= Ministers Deputies =

Representatives of the CEC Ministers of Strasbourg

The Ministers Deputies (or Ministers' Deputies) are the representatives of the Council of Europe Committee of Ministers at Strasbourg.

While the Committee of Ministers is the executive organ of the Council of Europe, it actually only meets once year in Strasbourg, in what are known as the ministerial sessions. Its day-to-day work is carried out by the deputies, who are the permanent representatives, mostly of ambassadorial rank, the heads of their countries’ diplomatic missions in Strasbourg. So most of the time that the Committee of Ministers is quoted as having done something, it is actually the deputies who have taken the decision. Their decisions have the same weight and effect as the Committee of Ministers.

The Deputies currently meet at least once a week in plenary, usually on a Wednesday, in the great Committee of Ministers meeting room at the front of the Palace of Europe, and several times a week in committee, as one of their rapporteur groups, or ad hoc working groups. The frequency of meetings has increased considerably since 1989. They have regular special human rights meetings in their capacity of supervising the execution of the judgments of the European Court of Human Rights.

The chairmanship of the deputies changes every six months, at each session of the Committee of Ministers, following the English alphabetical order of member states. The current chair (November 2021 – May 2022) is Italy.

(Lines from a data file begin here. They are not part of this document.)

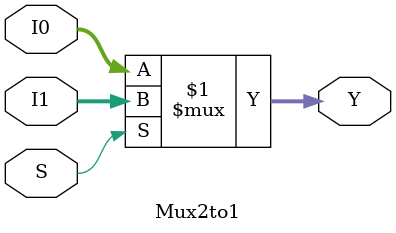
<source format=sv>
`default_nettype none

/**
 * library.sv
 *
 * Enigma Machine
 *
 * ECE 18-500
 * Carnegie Mellon University
 *
 * This is the library of standard components used by the enigma machine,
 * which includes both synchronous and combinational components.
 **/

/*----------------------------------------------------------------------------*
 *  Combinational Components                                                  *
 *----------------------------------------------------------------------------*/

// Mux2to1
module Mux2to1
  #(parameter WIDTH = 8)
  (input  logic [WIDTH-1:0] I0, I1,
   input  logic S,
   output logic [WIDTH-1:0] Y);

  assign Y = (S) ? I1 : I0;

endmodule: Mux2to1

/*----------------------------------------------------------------------------*
 *  Synchronous Components                                                    *
 *----------------------------------------------------------------------------*/
</source>
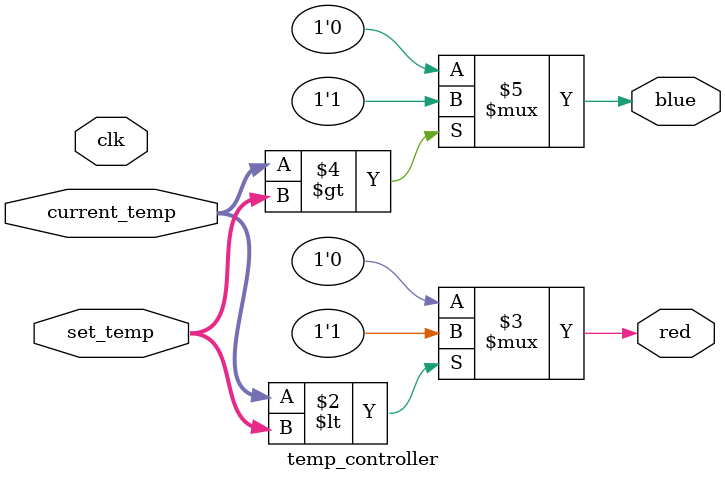
<source format=v>
`timescale 1ns / 1ps


module temp_controller(
    input clk,
    input[7:0] current_temp,
    input [7:0] set_temp,
    output reg red,
    output reg blue
    );
    
    always@(clk)begin
        red <= (current_temp < set_temp) ? 1'b1 : 1'b0;
        blue <= (current_temp > set_temp) ? 1'b1 : 1'b0; 
    end
endmodule

</source>
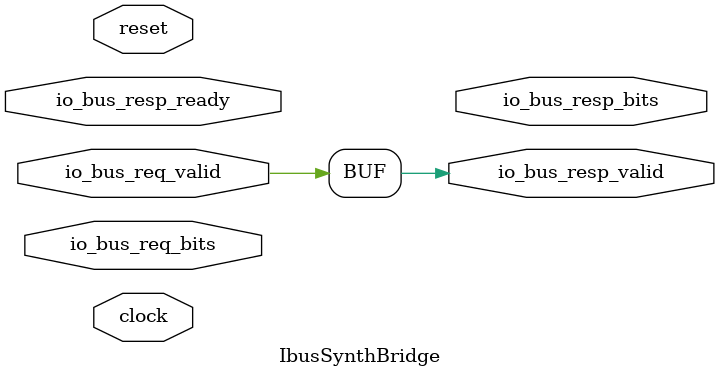
<source format=sv>
module IbusSynthBridge(
  input         clock,
                reset,
                io_bus_resp_ready,
  output        io_bus_resp_valid,
  output [31:0] io_bus_resp_bits,
  input         io_bus_req_valid,
  input  [31:0] io_bus_req_bits
);
  assign io_bus_resp_valid = io_bus_req_valid;
  /* io_bus_resp_bits intentionally undriven for Yosys setundef -anyconst */
endmodule

</source>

There is also a Bureau, set up in 1975 to assist the chairmanship, which consists of the current chair, the two previous and the three future chairpersons.

== History ==
The system of permanent representatives was set up by the Committee of Ministers in May 1951. It was the following year that they took a separate decision to appoint a deputy to whom they delegated most of the work. Legally, therefore, the deputies and the permanent representatives are distinct, although for practical purposes they are almost always the same person. While they currently all reside in Strasbourg, this is not obligatory, and Ireland and Iceland only opened missions there in the 1990s.